Ivan IV became grand prince of Muscovy in 1533 at the age of three. Various boyar (see Glossary) factions competed for control over the regency until Ivan assumed the throne in 1547. Reflecting Muscovy's new imperial claims, Ivan was crowned tsar in an elaborate ritual modeled after the coronation of the Byzantine emperors. Ivan continued to be assisted by a group of boyars, and his reign began a series of useful reforms. During the 1550s, a new law code was promulgated, the military was revamped, and local government was reorganized. These reforms were undoubtedly intended to strengthen Muscovy in the face of continuous warfare.
During the late 1550s, Ivan became angry with his advisers, the government, and the boyars.

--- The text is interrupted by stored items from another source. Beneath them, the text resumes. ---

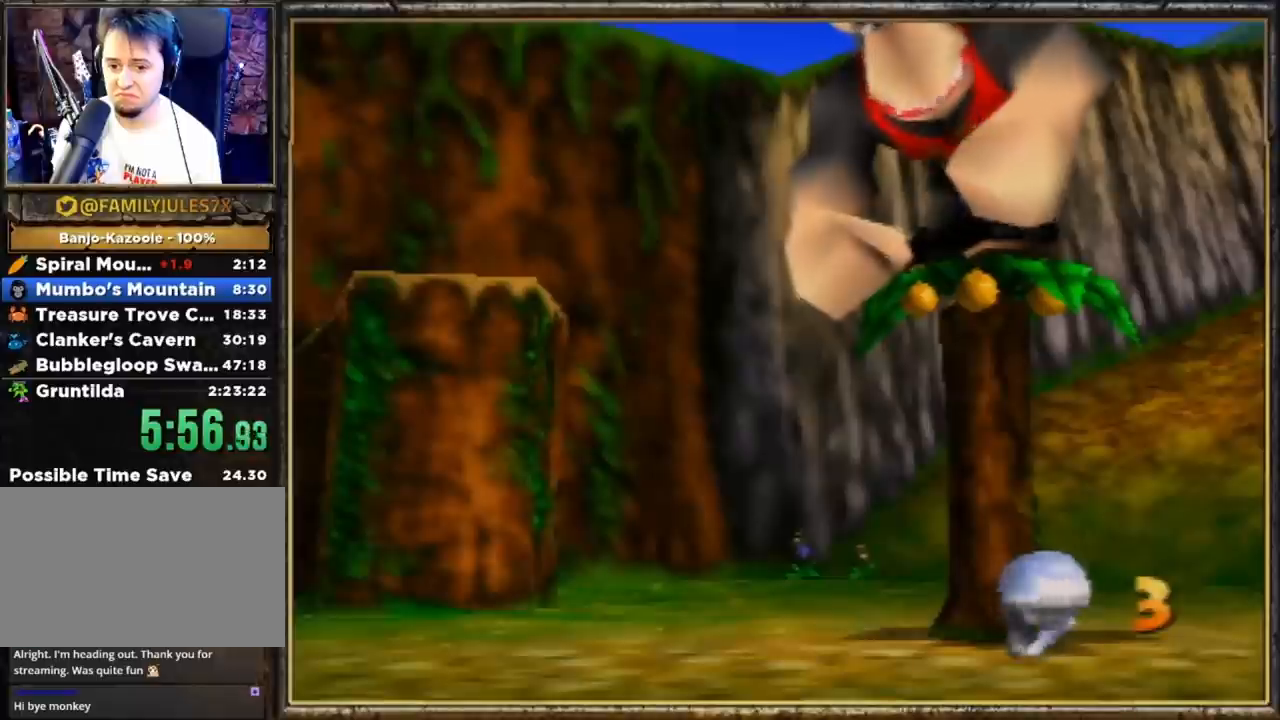
{"buttons": [], "left_stick": "center", "events": []}
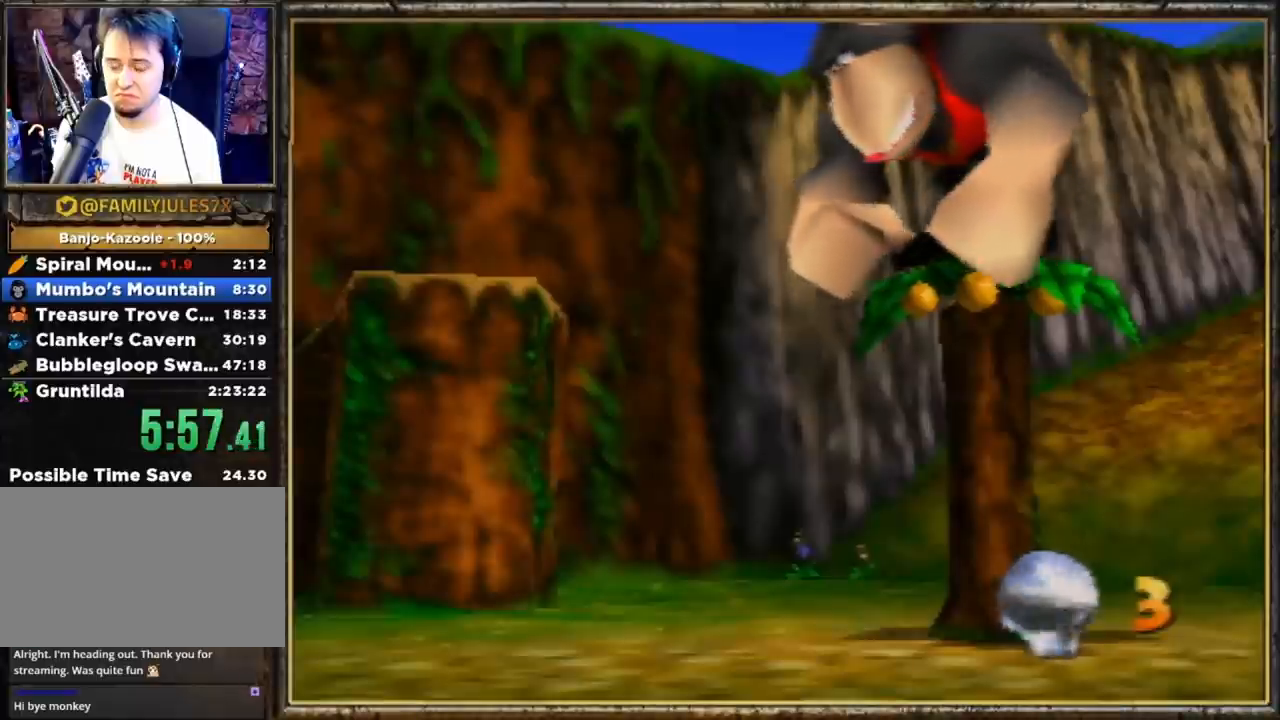
{"buttons": [], "left_stick": "center", "events": []}
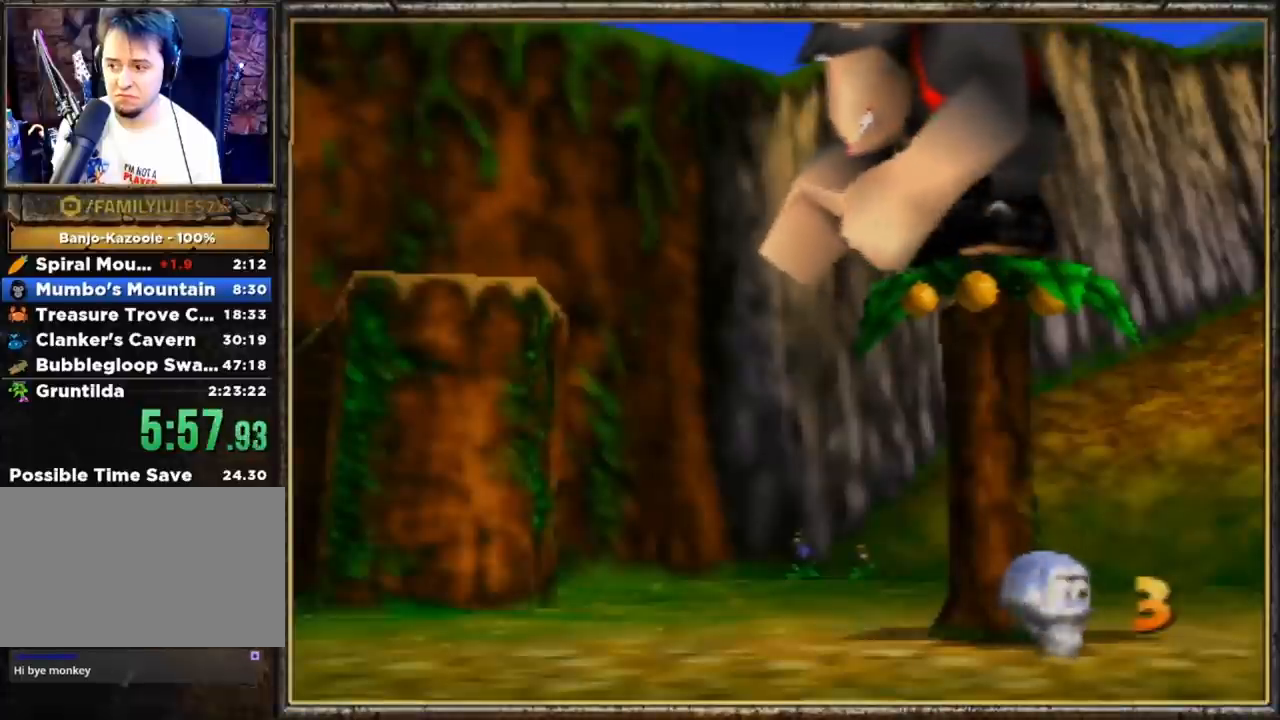
{"buttons": [], "left_stick": "center", "events": []}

Historians have not determined whether his wrath was caused by policy differences, personal animosities, or mental imbalance. In any case, he divided Muscovy into two parts: his private domain and the public realm. For his private domain, Ivan chose some of the most prosperous and important districts in Muscovy. In these areas, Ivan's agents attacked boyars, merchants, and even common people, summarily executing them and confiscating their land and possessions. A decade of terror descended over Muscovy. As a result of the oprichnina (see Glossary), Ivan broke the economic and political power of the leading boyar families, thereby destroying precisely those persons who had built up Muscovy and were the most capable of running it. Trade was curtailed, and peasants, faced with mounting taxes and physical violence, began to leave central Muscovy. Efforts to curtail the mobility of the peasants brought Muscovy closer to legal serfdom. In 1572 Ivan finally abandoned the practices followed during the oprichnina.

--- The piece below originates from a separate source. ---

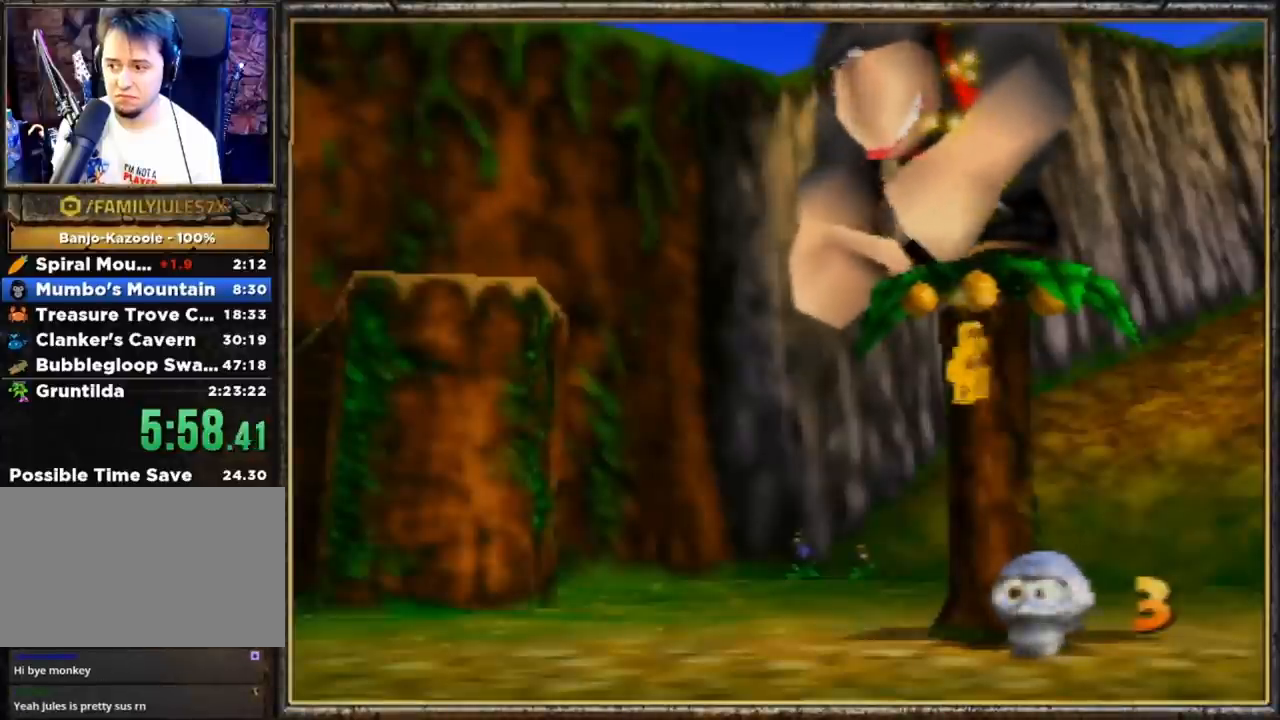
{"buttons": [], "left_stick": "center", "events": []}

Despite domestic turmoil, Muscovy continued to wage wars and to expand. Ivan defeated and annexed the Kazan' Khanate in 1552 and later the Astrakhan' Khanate. With these victories, Muscovy gained access to the entire Volga River littoral and Central Asia. Muscovy's expansion eastward encountered relatively little resistance. In 1581 the Stroganov merchant family, interested in the fur trade, hired a cossack (see Glossary) leader, Ermak, to lead an expedition into western Siberia. Ermak defeated the Siberian Khanate and claimed the territories west of the Ob' and Irtysh rivers for Muscovy (see fig. 3).

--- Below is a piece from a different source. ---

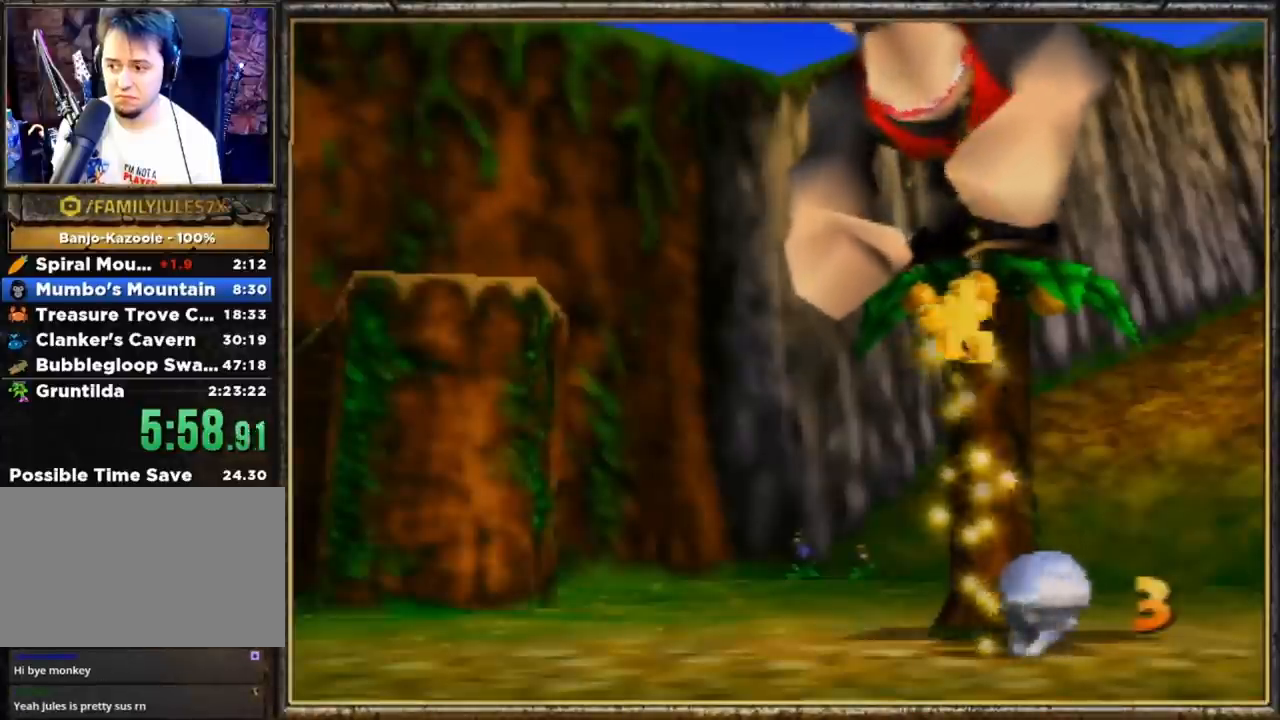
{"buttons": [], "left_stick": "center", "events": []}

Expanding northwest toward the Baltic Sea proved to be much more difficult. In 1558 Ivan invaded Livonia, which eventually embroiled him in a twenty-five-year war against Poland, Lithuania, Sweden, and Denmark. Despite occasional successes, Ivan's army was pushed back, and Muscovy failed to secure a position on the Baltic Sea. The war drained Muscovy. Some historians believe that the oprichnina was initiated to mobilize resources for the war and to counter opposition to it. In any case, Ivan's domestic and foreign policies were devastating for Muscovy, and they led to a period of social struggle and civil war, the so-called Time of Troubles (1598-1613).